I recently wrote a column on the sudden shift in coverage of the Hunter Biden scandal in the mainstream media, a shift that has coincided with widespread pieces pushing President Joe Biden to change his mind about running for reelection. As political and media figures fret about Joe Biden endangering Democratic control of Congress and the White House, there is now increased willingness to acknowledge the long buried scandal. Few are as striking as the shift of CNN’s media pundit Brian Stelter, who seems to have suddenly discovered that there are serious allegations of influence peddling by the Biden family. After previously calling the Hunter Biden story “manufactured” and “whataboutism,” Brian Stelter is now saying that the story “is not just a right-wing media story” while asking “What about his son?” For those skeptical of the sudden media-wide conversion, it sounded more like “what about his father.”

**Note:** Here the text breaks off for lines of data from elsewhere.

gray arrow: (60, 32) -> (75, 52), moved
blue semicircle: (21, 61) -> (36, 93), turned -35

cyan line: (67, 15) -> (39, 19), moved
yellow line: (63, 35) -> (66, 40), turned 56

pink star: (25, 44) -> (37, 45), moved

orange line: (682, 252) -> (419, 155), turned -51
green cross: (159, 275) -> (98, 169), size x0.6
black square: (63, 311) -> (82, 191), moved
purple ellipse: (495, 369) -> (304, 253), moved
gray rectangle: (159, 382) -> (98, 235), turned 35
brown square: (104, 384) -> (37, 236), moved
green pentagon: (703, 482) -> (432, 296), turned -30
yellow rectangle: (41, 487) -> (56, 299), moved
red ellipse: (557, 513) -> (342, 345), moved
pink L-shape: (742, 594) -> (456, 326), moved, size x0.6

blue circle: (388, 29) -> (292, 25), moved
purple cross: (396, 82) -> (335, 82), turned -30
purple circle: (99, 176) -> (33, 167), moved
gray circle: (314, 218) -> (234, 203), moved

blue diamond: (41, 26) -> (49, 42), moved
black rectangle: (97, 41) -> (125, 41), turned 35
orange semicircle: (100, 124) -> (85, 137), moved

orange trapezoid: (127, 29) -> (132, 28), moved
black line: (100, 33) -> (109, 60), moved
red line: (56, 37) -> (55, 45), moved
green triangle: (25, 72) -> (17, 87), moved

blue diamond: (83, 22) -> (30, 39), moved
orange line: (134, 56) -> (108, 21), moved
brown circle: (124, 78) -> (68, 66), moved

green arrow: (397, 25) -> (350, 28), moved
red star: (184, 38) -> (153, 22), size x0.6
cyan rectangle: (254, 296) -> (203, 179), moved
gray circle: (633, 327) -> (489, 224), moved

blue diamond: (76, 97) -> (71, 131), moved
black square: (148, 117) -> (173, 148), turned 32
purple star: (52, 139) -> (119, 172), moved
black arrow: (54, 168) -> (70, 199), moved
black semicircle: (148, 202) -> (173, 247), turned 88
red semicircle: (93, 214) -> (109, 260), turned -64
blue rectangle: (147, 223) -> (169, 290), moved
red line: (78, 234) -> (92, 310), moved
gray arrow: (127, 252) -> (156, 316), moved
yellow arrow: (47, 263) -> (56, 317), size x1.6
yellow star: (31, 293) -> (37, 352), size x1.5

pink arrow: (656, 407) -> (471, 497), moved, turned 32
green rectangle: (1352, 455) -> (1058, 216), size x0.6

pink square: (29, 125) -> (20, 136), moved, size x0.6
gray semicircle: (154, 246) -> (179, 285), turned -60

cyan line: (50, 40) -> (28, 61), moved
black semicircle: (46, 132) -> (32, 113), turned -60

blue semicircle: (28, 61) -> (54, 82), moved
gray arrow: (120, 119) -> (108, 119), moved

Stelter previously mocked those pushing this story as a complaint by those who do not “know how newsrooms work” while participating in a “disinformation conference” on how to shape news with insights from former President Obama and other democratic figures.
“How newsrooms work” today is precisely the concern. N.Y. Times’ Thomas Friedman recently declared “The New York Times felt it didn’t pursue it originally as much as it wanted to.” He did not explain what could possibly have overridden such journalistic interest until long after Biden’s election.
The criminal investigation holds some promise as a way out of the inconvenient body in the White House. However, as discussed earlier, the Hunter Biden scandal must be a “controlled demolition” — the scandal has to fall precisely on a narrow foundational footprint without causing collateral damage to others in the political and media establishment.
A scandal implosion can be achieved by avoiding the obvious need for a Special Counsel and prompting a plea on narrow criminal charges. That could be enough to contain the blowback for the political and media elite while prompting the President to take a powder soon after the midterm elections. (Indeed, if the President pardoned his son, he could admit to the obvious conflict of interest and decline to run for reelection as a self-imposed consequence for his abuse of the constitutional authority).
For Stelter, the shift is more painful than most. The figures who derided those of us pushing the Hunter Biden story as engaging in “Whataboutism” was now literally asking “What about his son?” and his scandal. The point is not just hypocrisy, it is the concern of what this change is really about.